When The Rubber Meets The Road

Tires are an “out of sight, out of mind” item. However, worn tires put you and other road users at risk, especially during inclement weather. Research from AAA finds that driving on even relatively worn tires at highway speeds, and on wet surfaces, can increase stopping distances by nearly 90 feet. That’s more than the length of an eighteen-wheeler.

“Tires are what keep a car connected to the road,” said John Nielsen, AAA’s Managing Director of Automotive Engineering and Repair. “Even the most advanced safety systems rely on a tire’s basic ability to maintain traction, and AAA’s testing shows that wear has a significant impact on how quickly a vehicle can come to a stop in wet conditions to avoid a crash.”

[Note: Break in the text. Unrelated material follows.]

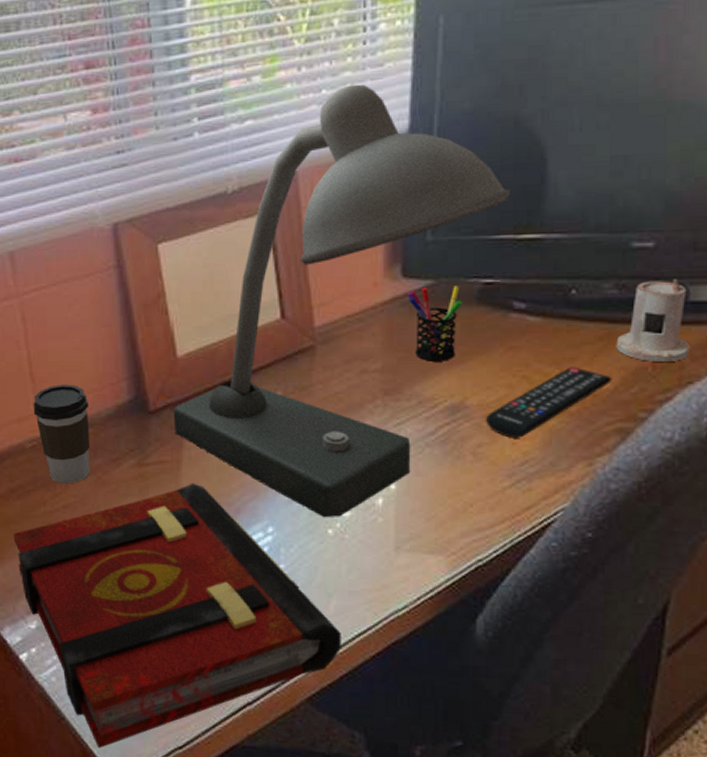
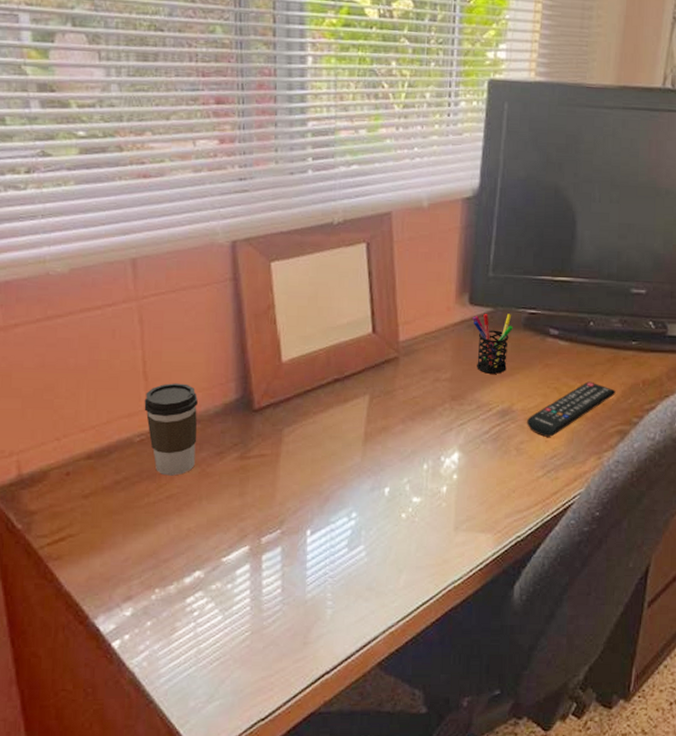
book: present [13,483,341,749] -> none [114,474,408,729]
desk lamp: present [173,84,510,518] -> none [275,146,550,504]
candle: present [616,279,690,362] -> none [619,318,667,380]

“Shocks help too,” maintains Tom Blackman, Operations Manager for Olathe Toyota in Olathe, Kansas and Director of both the service and parts departments. “I haven’t seen any hard and fast data; but it’s generally believed that blown-out shocks increase stopping distances about five percent or so, simply because of increased weight transfer from rear to front, putting even more work on the shoulders of the front brakes.”

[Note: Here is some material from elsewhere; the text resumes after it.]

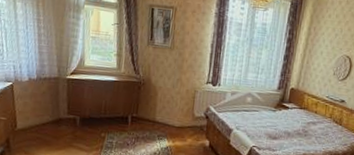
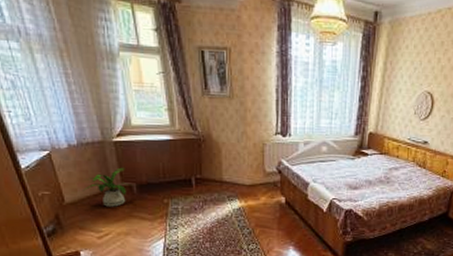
house plant: none [34,101,77,136] -> present [83,167,133,207]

Current industry guidelines and state regulations usually recommend tire replacement at 2/32″ depth, but those guidelines are inconsistent, according to AAA. In the interest of safety, AAA recommends replacement at 4/32″ depth, since by that time, stopping performance is already decreasing. Most all-season tires have tread depths between 9/32″ and 11/32″ when brand new. During routine oil changes, a trusted mechanic will always perform a thorough multi-point inspection, which includes taking a measurement of your tires.

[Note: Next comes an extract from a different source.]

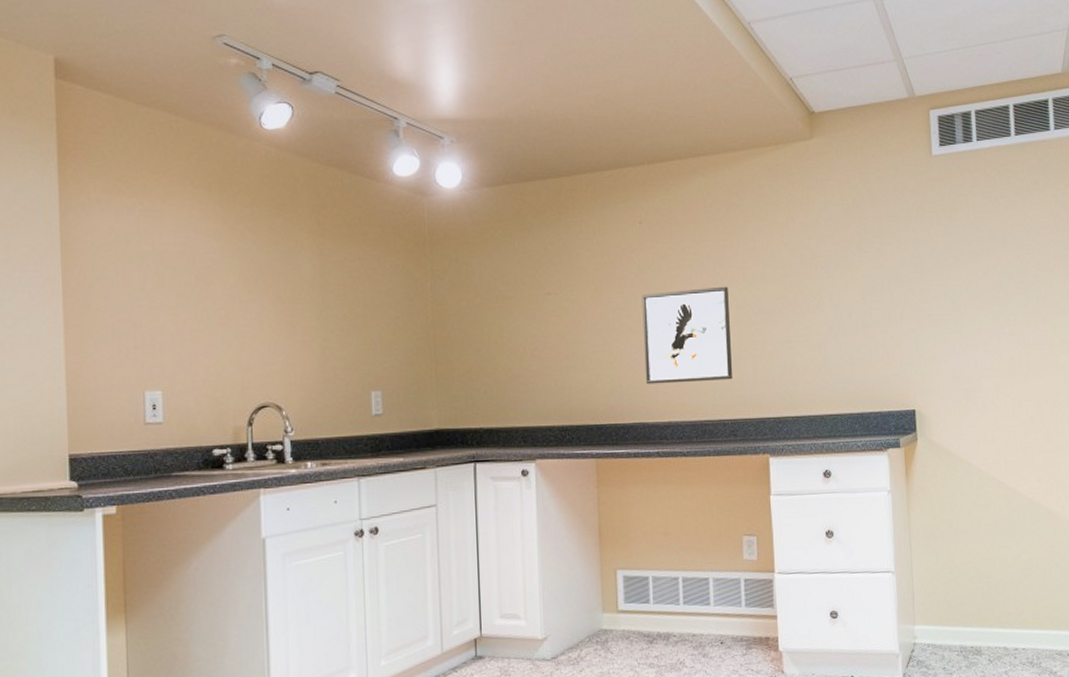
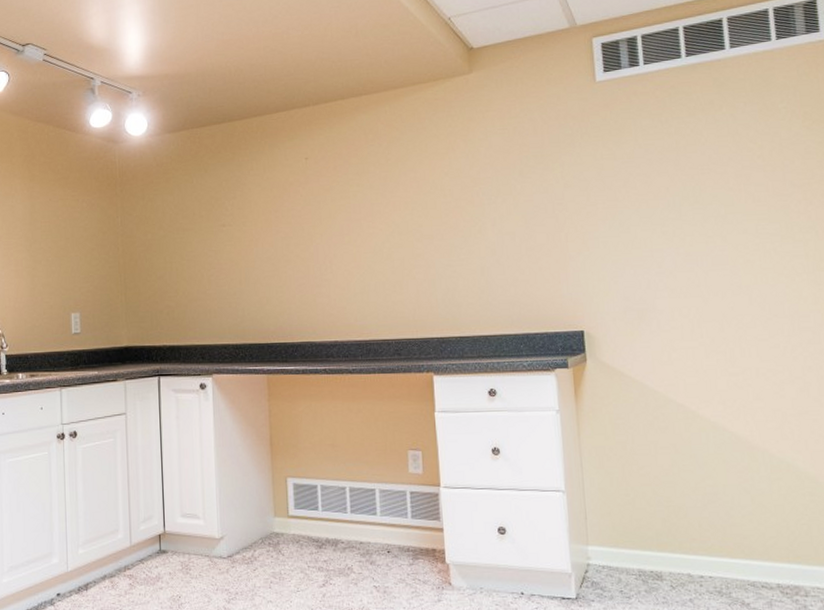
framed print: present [642,286,732,384] -> none [308,214,396,306]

Keeping An Eye On Your Tires

Although there can be exceptions, the general consensus is to have a tire rotation performed every 5,000 to 7,500 miles. This will ensure the life of your tires by facilitating more even tread wear. Uneven tread wear can cause a loss of traction, a concern especially when the weather gets bad. The next time you are by your car, perform a visual inspection. If you spot any deep cracks, scrapes or bulges, especially on the sidewall, consider a replacement. There are other simple checks you can employ between oil changes too, including the popular “coin test.”

“Slip an upside-down quarter between your tire grooves and look at Washington’s head,” Nielsen said. “If you can see all of it, it’s time to start shopping for new tires.”

Other common causes of uneven tire wear are improper inflation and out-of-spec alignment conditions, according to Bridgestone. The tire manufacturer recommends keeping a close eye on these things, especially if you are planning a long trip. As for replacing your actual tires, experts say the more research you can do the better.

“People will give you real world experience rather than hypothetical, perfect scenario results,” Grade said. “That’s why I always advise everyone to look at customer reviews.”

“Most consumers don’t know that the official tire tread wear ratings you find on a tire are almost always provided by the tire manufacturer and not provided or tested by any third party,” Blackman added. “They may or may not be accurate, especially when you get to off-brand or imported tires without a reputation.”

Graphic courtesy of the Car Care Council.

Related: Buy a new car or fix your current one? Here is some practical advice.

Putting It All Together

Make it a point to schedule your vehicle for a checkup during National Car Care Awareness Month. And when in doubt, try not to overthink it too much. Just like going to the doctor for an annual physical, think of your car in a similar way.

“The most common maintenance procedures to keep a car operating safely and reliably, while maintaining its long-term value, include checking the oil, filters, and fluids; the belts and hoses, brakes, tires, and air conditioning,” White said. “And a thorough annual vehicle inspection is always recommended.”